__Assigned task__: Convert the listing, from its first line through the line containing "The DMD Program is", into a Markdown table with the columns Row and Line, skipping blank lines. Leave the pictures out of the answer.

◆ ◆ ◆ ◆ ◆

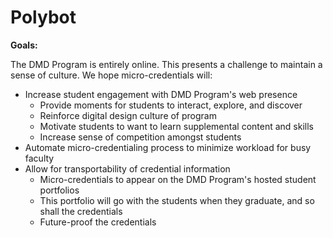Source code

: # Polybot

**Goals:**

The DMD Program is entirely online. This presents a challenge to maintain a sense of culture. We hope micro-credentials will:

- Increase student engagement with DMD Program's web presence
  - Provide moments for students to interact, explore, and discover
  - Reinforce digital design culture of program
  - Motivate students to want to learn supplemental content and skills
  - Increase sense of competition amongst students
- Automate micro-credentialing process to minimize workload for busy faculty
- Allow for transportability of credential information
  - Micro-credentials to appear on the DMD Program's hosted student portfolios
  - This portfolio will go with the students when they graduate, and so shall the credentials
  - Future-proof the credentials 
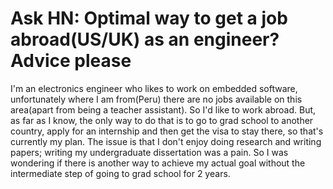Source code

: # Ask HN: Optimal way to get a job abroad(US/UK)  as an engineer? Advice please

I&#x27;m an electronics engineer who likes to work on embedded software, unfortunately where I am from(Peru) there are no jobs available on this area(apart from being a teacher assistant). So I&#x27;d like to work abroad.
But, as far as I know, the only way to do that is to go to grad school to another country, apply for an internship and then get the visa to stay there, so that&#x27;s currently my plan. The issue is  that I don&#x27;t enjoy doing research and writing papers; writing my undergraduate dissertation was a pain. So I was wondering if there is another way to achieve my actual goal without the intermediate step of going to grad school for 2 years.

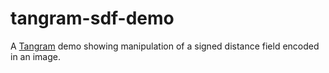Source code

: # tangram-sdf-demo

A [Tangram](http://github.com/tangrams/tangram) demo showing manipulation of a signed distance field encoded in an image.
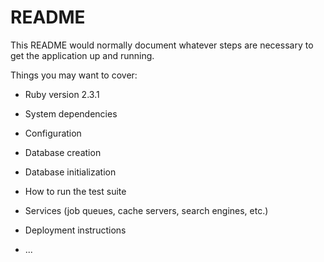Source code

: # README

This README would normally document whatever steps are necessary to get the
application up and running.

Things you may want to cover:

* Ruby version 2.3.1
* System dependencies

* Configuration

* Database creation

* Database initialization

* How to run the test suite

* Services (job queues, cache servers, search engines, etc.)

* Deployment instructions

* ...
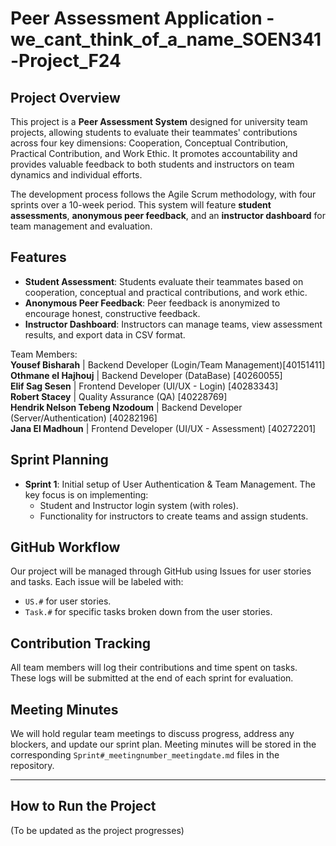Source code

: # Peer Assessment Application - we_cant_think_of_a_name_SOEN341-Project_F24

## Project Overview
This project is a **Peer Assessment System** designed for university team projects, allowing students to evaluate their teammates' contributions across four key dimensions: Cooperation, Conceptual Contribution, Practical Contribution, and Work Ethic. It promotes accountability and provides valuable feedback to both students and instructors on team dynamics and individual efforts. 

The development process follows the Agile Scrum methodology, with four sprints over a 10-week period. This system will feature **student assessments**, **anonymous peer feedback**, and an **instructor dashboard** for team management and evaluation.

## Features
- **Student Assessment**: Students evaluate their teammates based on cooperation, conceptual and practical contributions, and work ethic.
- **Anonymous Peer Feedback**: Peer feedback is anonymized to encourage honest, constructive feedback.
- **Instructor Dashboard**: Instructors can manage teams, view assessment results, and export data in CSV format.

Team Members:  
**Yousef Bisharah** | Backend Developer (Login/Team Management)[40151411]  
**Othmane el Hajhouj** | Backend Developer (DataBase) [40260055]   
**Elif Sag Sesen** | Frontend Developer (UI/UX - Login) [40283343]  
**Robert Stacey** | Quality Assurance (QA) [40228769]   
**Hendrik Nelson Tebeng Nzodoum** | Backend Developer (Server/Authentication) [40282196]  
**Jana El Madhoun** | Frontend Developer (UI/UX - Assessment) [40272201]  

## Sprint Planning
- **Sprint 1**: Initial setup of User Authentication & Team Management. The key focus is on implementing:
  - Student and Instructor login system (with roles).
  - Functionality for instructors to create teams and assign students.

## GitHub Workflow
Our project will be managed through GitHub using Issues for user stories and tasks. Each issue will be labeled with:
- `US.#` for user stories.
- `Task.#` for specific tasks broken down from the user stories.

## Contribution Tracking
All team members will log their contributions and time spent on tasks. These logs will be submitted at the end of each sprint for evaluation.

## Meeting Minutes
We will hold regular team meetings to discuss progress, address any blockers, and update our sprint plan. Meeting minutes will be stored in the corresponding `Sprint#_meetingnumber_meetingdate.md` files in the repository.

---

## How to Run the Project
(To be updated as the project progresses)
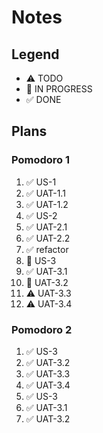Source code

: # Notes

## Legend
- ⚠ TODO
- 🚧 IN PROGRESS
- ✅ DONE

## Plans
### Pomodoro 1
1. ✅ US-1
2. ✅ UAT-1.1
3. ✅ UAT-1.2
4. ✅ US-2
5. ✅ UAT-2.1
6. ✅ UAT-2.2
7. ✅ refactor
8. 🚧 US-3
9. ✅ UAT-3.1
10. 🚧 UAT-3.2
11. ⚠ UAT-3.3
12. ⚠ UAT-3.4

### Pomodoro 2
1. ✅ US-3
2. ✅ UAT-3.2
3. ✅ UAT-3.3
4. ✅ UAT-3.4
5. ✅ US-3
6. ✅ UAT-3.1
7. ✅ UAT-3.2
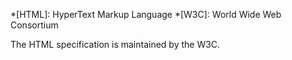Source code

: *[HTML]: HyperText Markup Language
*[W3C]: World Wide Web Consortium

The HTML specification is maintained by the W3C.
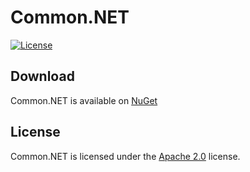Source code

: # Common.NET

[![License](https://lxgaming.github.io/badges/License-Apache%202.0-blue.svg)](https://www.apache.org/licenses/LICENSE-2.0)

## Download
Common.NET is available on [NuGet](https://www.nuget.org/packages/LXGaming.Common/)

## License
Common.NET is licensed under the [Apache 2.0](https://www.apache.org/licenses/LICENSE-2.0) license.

◆ ◆ ◆ ◆ ◆

__Answer space__:
| Row | Line |
|---|---|
| 1 | Source code |
| 2 | : # Polybot |
| 3 | **Goals:** |
| 4 | The DMD Program is entirely online. This presents a challenge to maintain a sense of culture. We hope micro-credentials will: |